Yes, depends, and no.
Being in the water slows down or can even stop your menstrual flow because of the water pressure, but there is always that risk that it may still leak out, especially if you sneeze or cough…we’ve all been there before.
But there are ways to work around it so that you can still enjoy a nice perk-me-up swim even when you’re feeling terrible with your period! How else would professional female swimmers do it?
1. The Classic Solution: Wear a Tampon
Usually, we are first taught to use pads when we first get our periods. Having used pads for many years, many of us take a while to try out tampons, if ever at all.
Using a pad on a swim is an absolutely terrible idea, unless your flow is extremely light and you just need a pantyliner in case. Pads are made to absorb liquid – your menstrual blood – and it’s bloody good at doing that (pun unintended haha). So when you go inside a pool with a pad, it’s going to absorb all the pool water it can until the point of saturation, and it won’t be able to absorb any of your menstrual blood if it comes out. In the end, it’s the same as wearing no pad at all!
Using a tampon protects you from leakage because your blood is all absorbed inside.
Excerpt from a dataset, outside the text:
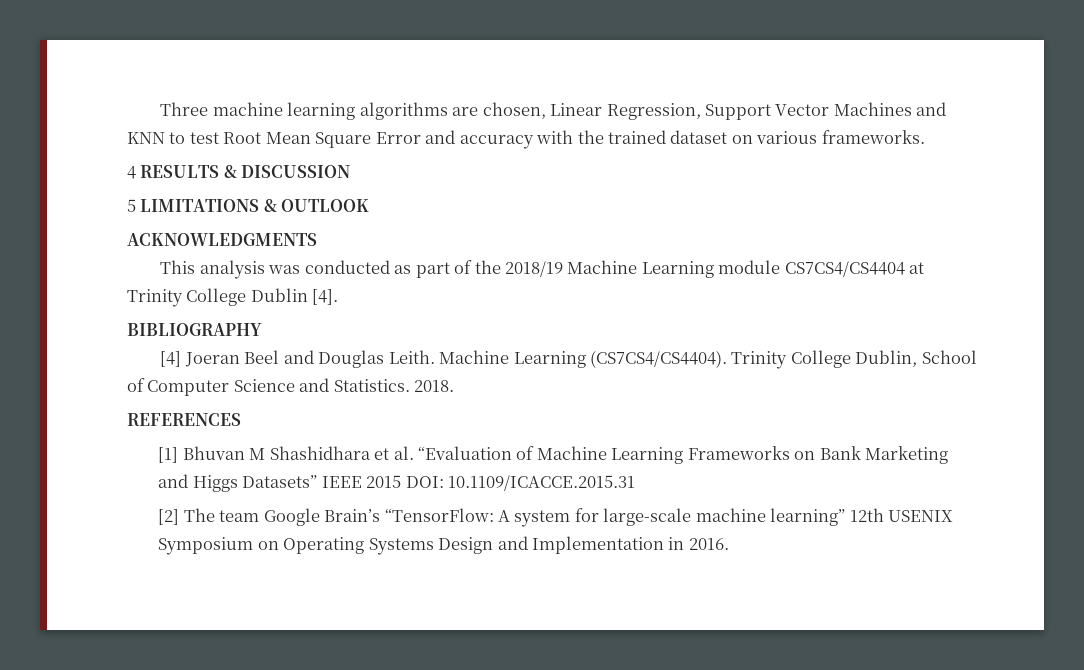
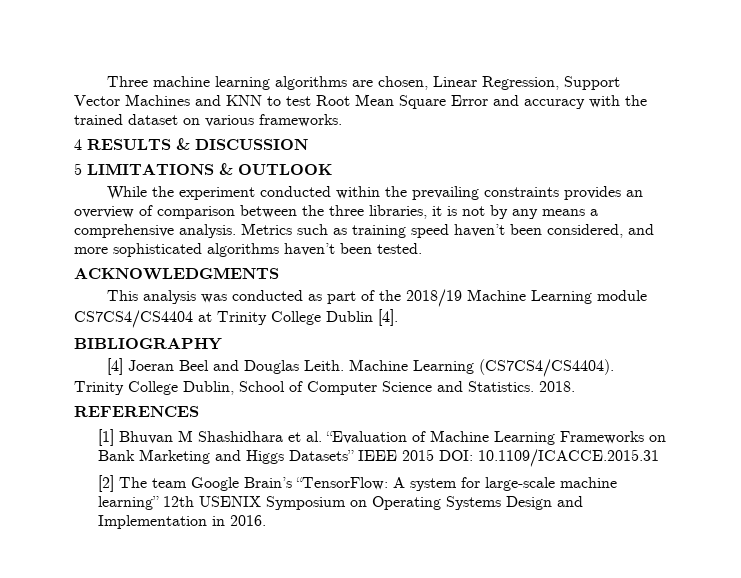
(370, 205) none -> [107,186,644,200] [74,205,598,219] [74,223,654,238] [74,243,422,257] // While the experiment conducted within the prevailing constraints provides an overview of comparison between the three libraries, it is not by any means a comprehensive analysis. Metrics such as training speed haven’t been considered, and more sophisticated algorithms haven’t been tested.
Very little water is able to go inside your tampon too, so this is a simple and common solution to swimming while on your period.
Some people worry that the tampon string may become visible, so be careful to tuck it in properly within your swimsuit bottom. You could wear swimming shorts instead to feel safer!
2. Use a Menstrual Cup
Menstrual cups are a pretty recent but increasingly popular solution to containing (literally, pun unintended again lol) your period. It may be weird and uncomfortable to use it at first, but many people who have switched to using menstrual cups don’t revert back to the other methods because once you get the hang of it, it gets easier to insert properly and it does not need to be changed for 10-12 hours.
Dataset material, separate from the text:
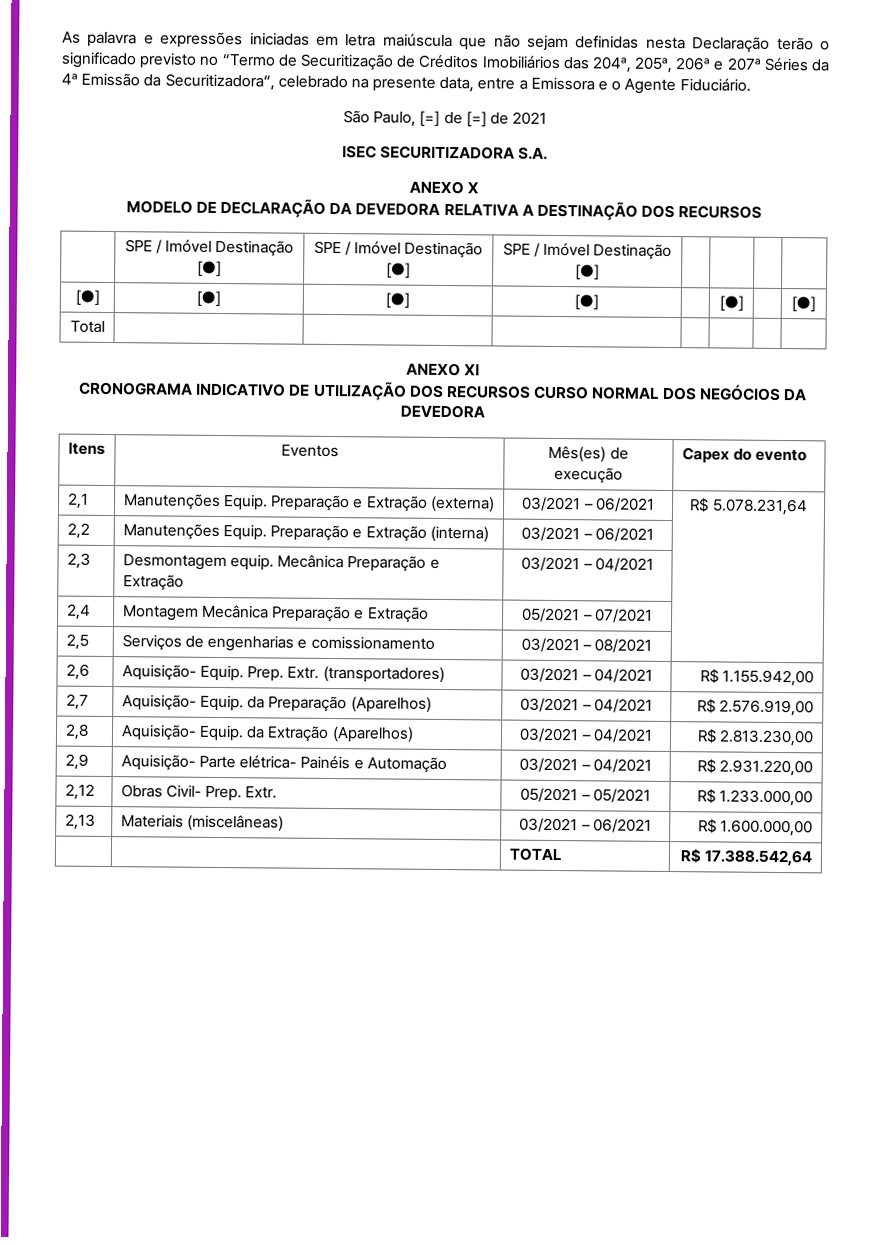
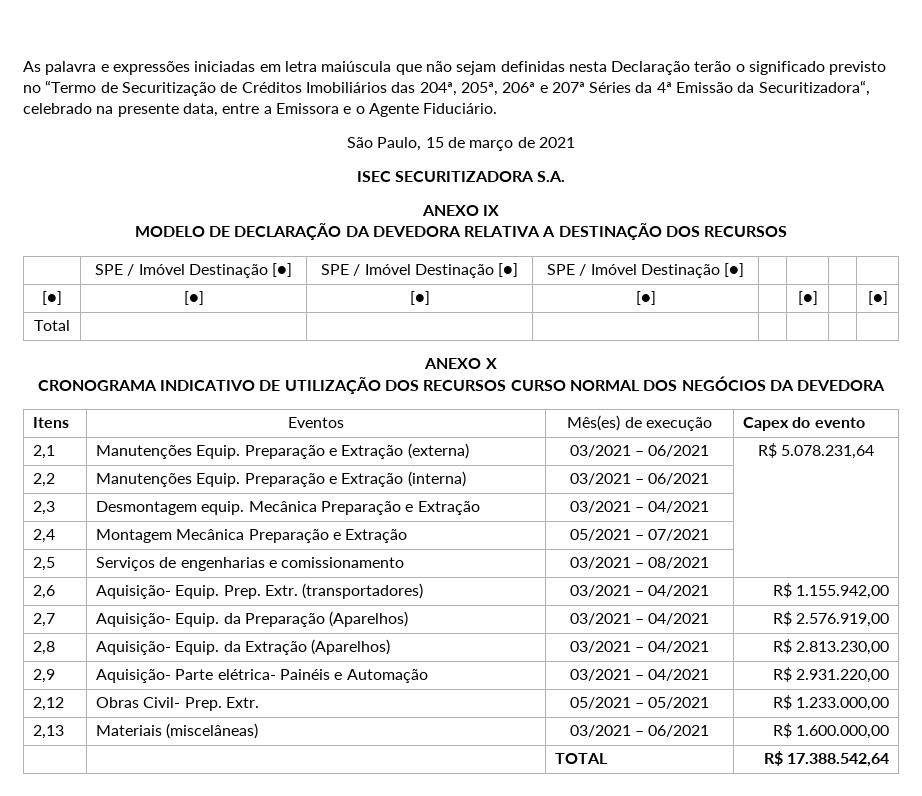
[419,110,487,128] [=] de [=] -> [425,137,514,151] 15 de março
[467,182,480,194] X -> [483,205,500,216] IX
[464,364,481,376] XI -> [485,358,497,369] X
Generally, you fold the medical grade silicone cup to become a smaller size, insert it and then let it open back to its original shape inside your vagina. The principle behind it is very similar to tampons – it keeps your menstrual blood inside of you, preventing leakage while you swim in the water.
Alternatively, you could get a disposable menstrual cup (which is more expensive in the long run) for a one-time use during your swim.
3. Use a Sea Sponge
Yup, a sea sponge. We see it commonly used as an arts and crafts material, or as bathing sponges in beauty stores, but sea sponges can also be used to absorb your menstrual blood. Make sure to get those that are used specifically for that purpose! This will ensure that there are no other chemicals in the sea sponge.
This means that a sea sponge is like an all-natural, chemical-free alternative to tampons. Furthermore, you can wash and reuse a sea sponge, so it’s less expensive in the long run and you can continue to use it monthly.
Also, you can cut it up to comfortable sizes just right for your own body. That’s an added bonus!
4. Take The Pill
Birth control and hormone pills alter your menstrual cycle. Though this is a pretty drastic solution in my opinion – I mean, don’t take medicine for nothing! – it could be a lifesaver especially if you have a swimming event or competition coming up.
Not getting your period at all during a swim will not only mean that you obviously won’t bleed in water, it also means that all the discomfort from PMS and other symptoms during your period won’t surface from the water (ha ha…).
5. Period Panties
Basically, waterproof underwear, as swimsuit bottoms. This is another increasingly well-known period product, like the Thinx underwear.
I’ll recommend this solo just for when you have a lighter flow, but it can be used together with other methods while you swim so that it forms an extra layer of protection!
6. Wear Dark-Coloured Swimming Suits
Just to be safe!
So that means if the above is your swimwear wardrobe, wear the black one. Better be safe than sorry right? Just in case something didn’t go right despite all the tips – like your menstrual cup didn’t open properly inside, or the pill didn’t have enough time to take effect – you still have some sort of a temporary safety net to rush to the nearest toilet to do something about that leak you just felt.
When you’re feeling dull during your period, or crave a different kind of workout, or you just feel like swimming, don’t let your period stop you. Try one of these methods! Otherwise, you could pick another exercise that fits with your menstrual cycle.